Anyway, the sexual part has been over since around 2002 but we did see each other from time to time because basically I have no one. He has his family and children. In the car and on the way back from lunch he put his hand on/in my crotch. (I was wearing slacks.)
Anyway, as I thought about it later, I was repulsed by his entitlement.
I have tried to write you about this relationship before, but it is too involved with his and my background and there is too much to write. I get overwhelmed.
Is he entitled to do that based on the previous relationship? Am I overly sensitive?
Unfortunately, I am Uncertain
Dear Uncertain,
An alcoholic professor put his hand on your crotch.
Was he entitled? Does it matter if he was entitled? Not really. What matters is you.
I think something has happened to you -- before this, I mean. You say you basically have no one. You lost your people. How did that happen?
More important, how will you find them again? I think you need to do some things. You say when you try to tell your story it overwhelms you. I think that is the key. I think it must be told. I suggest you write to me the whole story. I can't publish the whole story. But in writing it you may find courage. You may also find anger. Perhaps it is the approach of these things that feels like overwhelm when you start to write it.
I know a thing or two about overwhelm.

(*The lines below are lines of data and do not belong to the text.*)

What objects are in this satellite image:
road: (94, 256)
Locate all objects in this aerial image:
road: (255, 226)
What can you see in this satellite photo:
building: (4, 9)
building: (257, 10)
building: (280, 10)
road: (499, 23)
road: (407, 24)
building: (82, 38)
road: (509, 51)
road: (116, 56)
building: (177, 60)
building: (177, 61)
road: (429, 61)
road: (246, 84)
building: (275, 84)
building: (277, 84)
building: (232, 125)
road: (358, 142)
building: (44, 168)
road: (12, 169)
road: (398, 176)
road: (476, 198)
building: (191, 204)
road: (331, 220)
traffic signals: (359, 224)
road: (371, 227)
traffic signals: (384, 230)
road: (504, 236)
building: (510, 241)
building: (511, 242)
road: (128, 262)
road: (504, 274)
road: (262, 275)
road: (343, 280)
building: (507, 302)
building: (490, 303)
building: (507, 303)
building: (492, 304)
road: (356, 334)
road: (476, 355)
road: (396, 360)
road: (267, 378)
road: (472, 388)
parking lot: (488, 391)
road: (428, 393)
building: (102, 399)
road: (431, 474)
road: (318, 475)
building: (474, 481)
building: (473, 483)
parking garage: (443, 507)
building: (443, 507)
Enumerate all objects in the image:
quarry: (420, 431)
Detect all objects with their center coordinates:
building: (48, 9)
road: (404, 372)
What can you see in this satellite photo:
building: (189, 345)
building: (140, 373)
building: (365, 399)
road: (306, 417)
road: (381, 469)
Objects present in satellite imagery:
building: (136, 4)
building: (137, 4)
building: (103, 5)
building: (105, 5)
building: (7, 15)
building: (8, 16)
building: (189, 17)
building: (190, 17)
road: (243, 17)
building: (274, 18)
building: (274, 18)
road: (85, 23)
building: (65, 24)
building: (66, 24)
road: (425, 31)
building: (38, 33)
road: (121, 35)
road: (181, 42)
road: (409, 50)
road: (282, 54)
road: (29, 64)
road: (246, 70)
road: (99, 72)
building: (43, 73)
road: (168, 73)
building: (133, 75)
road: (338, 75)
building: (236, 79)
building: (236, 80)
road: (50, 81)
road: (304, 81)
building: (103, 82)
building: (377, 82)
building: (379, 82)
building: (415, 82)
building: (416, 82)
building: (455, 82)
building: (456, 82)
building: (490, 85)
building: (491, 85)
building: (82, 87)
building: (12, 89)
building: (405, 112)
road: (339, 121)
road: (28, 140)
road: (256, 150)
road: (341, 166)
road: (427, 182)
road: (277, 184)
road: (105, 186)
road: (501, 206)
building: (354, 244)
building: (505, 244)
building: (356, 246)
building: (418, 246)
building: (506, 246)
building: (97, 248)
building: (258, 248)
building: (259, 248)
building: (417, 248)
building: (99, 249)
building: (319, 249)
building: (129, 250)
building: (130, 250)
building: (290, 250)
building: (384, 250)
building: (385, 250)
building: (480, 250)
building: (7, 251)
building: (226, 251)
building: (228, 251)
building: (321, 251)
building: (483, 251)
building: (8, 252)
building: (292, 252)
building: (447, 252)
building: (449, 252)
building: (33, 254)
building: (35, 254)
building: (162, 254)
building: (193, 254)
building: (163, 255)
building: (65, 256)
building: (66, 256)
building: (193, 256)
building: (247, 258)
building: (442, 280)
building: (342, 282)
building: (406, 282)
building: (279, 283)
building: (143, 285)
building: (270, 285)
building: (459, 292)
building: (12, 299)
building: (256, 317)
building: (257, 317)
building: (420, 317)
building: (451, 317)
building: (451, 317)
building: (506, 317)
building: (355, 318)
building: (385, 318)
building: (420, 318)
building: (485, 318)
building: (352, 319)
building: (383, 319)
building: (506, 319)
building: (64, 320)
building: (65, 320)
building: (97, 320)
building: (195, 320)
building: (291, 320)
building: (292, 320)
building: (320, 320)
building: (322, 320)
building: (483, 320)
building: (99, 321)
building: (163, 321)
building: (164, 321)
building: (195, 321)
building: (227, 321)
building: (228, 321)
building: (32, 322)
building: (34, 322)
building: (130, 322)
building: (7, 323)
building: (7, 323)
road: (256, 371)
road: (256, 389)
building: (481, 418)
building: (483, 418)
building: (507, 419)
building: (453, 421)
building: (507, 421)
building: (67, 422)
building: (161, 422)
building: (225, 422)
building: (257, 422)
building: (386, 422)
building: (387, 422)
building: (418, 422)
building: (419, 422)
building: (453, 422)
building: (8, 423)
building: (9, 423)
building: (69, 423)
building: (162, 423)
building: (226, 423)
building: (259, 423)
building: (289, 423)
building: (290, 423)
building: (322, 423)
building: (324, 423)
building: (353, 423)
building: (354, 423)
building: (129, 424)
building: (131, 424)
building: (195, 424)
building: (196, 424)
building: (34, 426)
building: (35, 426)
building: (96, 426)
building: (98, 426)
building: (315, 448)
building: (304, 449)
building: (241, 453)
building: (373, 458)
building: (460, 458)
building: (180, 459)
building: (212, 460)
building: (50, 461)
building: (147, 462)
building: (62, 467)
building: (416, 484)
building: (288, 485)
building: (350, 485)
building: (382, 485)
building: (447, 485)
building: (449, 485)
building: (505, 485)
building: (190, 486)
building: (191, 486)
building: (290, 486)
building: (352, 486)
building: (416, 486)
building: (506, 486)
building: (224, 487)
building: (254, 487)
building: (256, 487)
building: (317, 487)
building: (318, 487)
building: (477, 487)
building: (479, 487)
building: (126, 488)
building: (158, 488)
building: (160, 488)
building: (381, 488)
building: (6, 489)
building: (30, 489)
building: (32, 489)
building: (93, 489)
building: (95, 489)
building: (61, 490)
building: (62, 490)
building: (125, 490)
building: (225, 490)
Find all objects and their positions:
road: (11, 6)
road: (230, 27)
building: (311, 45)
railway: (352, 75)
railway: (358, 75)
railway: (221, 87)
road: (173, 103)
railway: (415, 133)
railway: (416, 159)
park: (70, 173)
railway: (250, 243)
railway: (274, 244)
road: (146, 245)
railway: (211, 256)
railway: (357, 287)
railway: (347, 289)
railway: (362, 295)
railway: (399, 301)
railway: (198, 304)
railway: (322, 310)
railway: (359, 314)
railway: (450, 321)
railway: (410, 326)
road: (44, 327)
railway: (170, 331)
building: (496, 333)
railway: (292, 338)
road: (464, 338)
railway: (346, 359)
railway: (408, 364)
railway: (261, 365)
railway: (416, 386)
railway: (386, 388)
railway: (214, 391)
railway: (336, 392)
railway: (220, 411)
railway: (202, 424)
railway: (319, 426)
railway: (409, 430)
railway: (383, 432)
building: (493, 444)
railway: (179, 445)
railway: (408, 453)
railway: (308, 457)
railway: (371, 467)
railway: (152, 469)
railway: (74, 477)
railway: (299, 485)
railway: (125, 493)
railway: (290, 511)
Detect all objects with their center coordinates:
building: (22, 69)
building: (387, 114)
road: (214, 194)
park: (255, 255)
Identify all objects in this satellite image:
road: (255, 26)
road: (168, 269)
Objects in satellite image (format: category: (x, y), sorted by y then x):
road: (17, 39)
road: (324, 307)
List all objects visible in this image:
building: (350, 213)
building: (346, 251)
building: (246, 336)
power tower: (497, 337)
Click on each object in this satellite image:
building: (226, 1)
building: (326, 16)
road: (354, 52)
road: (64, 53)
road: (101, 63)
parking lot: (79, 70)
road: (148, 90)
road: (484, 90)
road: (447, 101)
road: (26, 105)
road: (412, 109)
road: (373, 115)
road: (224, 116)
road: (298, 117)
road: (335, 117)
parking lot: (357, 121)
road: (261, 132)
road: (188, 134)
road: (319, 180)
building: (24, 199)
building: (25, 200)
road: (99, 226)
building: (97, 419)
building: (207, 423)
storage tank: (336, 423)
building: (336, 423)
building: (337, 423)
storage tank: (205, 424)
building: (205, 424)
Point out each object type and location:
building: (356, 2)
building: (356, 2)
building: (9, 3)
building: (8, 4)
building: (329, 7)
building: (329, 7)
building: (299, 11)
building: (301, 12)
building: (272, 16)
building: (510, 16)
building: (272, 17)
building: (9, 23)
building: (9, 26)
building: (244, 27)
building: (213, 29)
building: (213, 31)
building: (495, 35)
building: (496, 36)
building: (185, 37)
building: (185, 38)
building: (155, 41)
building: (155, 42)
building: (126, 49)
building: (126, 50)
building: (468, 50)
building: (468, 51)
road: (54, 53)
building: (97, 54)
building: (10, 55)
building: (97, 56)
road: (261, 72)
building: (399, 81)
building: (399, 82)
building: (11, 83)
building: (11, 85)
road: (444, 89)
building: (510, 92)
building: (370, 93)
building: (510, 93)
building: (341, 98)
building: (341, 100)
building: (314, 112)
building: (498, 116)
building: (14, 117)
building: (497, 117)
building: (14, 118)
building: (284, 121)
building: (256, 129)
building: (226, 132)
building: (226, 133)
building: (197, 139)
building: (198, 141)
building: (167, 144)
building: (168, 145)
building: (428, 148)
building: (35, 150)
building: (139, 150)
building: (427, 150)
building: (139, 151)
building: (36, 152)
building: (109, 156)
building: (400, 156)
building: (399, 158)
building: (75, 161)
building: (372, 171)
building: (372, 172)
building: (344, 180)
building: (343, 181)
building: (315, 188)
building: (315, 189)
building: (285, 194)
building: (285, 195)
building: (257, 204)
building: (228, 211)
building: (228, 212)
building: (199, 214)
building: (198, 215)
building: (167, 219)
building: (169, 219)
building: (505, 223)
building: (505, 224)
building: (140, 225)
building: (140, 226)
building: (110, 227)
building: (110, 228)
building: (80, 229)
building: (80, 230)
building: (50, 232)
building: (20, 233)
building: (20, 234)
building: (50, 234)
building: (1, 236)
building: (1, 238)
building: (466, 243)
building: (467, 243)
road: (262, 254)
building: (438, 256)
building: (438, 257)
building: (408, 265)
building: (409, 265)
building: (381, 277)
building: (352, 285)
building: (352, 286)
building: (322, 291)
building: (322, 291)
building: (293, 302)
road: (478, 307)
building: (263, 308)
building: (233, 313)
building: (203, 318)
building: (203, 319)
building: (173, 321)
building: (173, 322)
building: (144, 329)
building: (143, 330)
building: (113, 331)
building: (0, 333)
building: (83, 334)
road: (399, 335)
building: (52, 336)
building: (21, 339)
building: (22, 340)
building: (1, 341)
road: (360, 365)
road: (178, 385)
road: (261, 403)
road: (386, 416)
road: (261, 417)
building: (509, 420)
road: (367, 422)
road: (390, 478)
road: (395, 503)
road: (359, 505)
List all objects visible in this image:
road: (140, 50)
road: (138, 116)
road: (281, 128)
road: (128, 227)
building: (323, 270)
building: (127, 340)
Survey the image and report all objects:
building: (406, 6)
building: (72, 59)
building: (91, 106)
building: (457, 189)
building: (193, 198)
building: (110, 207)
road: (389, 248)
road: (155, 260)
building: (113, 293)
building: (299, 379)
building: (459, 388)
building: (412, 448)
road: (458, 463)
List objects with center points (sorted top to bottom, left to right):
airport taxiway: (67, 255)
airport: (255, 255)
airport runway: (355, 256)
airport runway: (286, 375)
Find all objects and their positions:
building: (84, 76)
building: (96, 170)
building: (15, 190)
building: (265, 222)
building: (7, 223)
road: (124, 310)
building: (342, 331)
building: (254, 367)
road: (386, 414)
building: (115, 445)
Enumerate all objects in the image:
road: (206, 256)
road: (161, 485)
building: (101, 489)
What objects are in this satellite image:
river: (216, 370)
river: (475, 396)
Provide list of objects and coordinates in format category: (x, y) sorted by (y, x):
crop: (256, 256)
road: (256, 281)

I didn't know about overwhelm at first. I didn't know that was what you called that terrible, cold wind that would blow when you tried to look at things. Somebody who liked me but knew I was too screwed up to get involved with told me you call that overwhelm. Before she left me for good she told me about the overwhelm and I got it checked out and sure enough there was overwhelm taller than the high corn. I had no filters. There was rain coming in. There was light of all descriptions not filed properly. There were words and memories and no system for accounting. It wasn't that the filters were defective. They were gone.
Stopping the drinking really helped with the overwhelm. I'm not saying you are an alcoholic, or that you need to stop permanently. But sometimes even if you're drinking just to cope with the overwhelm what you need to do is stop the drinking long enough to let the high winds howl. What I mean is you reach a certain level of uncomfortable clarity, during which you continue what you are doing. You continue writing, telling your story, putting it down on paper. This exercise, in and of itself, regardless of who reads it, can be surprisingly useful.
In your case, if you do this, perhaps you will find the anger you feel about this long affair. You are mad at him, I would guess. Of course you are mad at him. He took a lot from you and left you with nothing. But perhaps you gave it to him all that time because you felt you had nothing else. So you are mad at yourself too. You are so mad you get overwhelmed when you start in. So you have to start in and work through the overwhelm like shouting into a hurricane. You have to tell the whole story. When you do, you will finally find yourself able to say, Fuck that asshole crotch-touching drunk man. Fuck him! Fuck him and his tallness. Fuck all the knowledge he carries like money. Fuck him!
So try not drinking for a week or two and writing out the whole story, the long version. And during that time, try calling your friends. You know you have some friends, even if you call them ex-friends. Do you feel you need an excuse to call? How about this: Everybody enjoys hearing where the drunk professor's hands have been.
This guy could be toast. But not you. You can get up out of this. I wish you would.
Come on. Forget this guy. Tell me your story.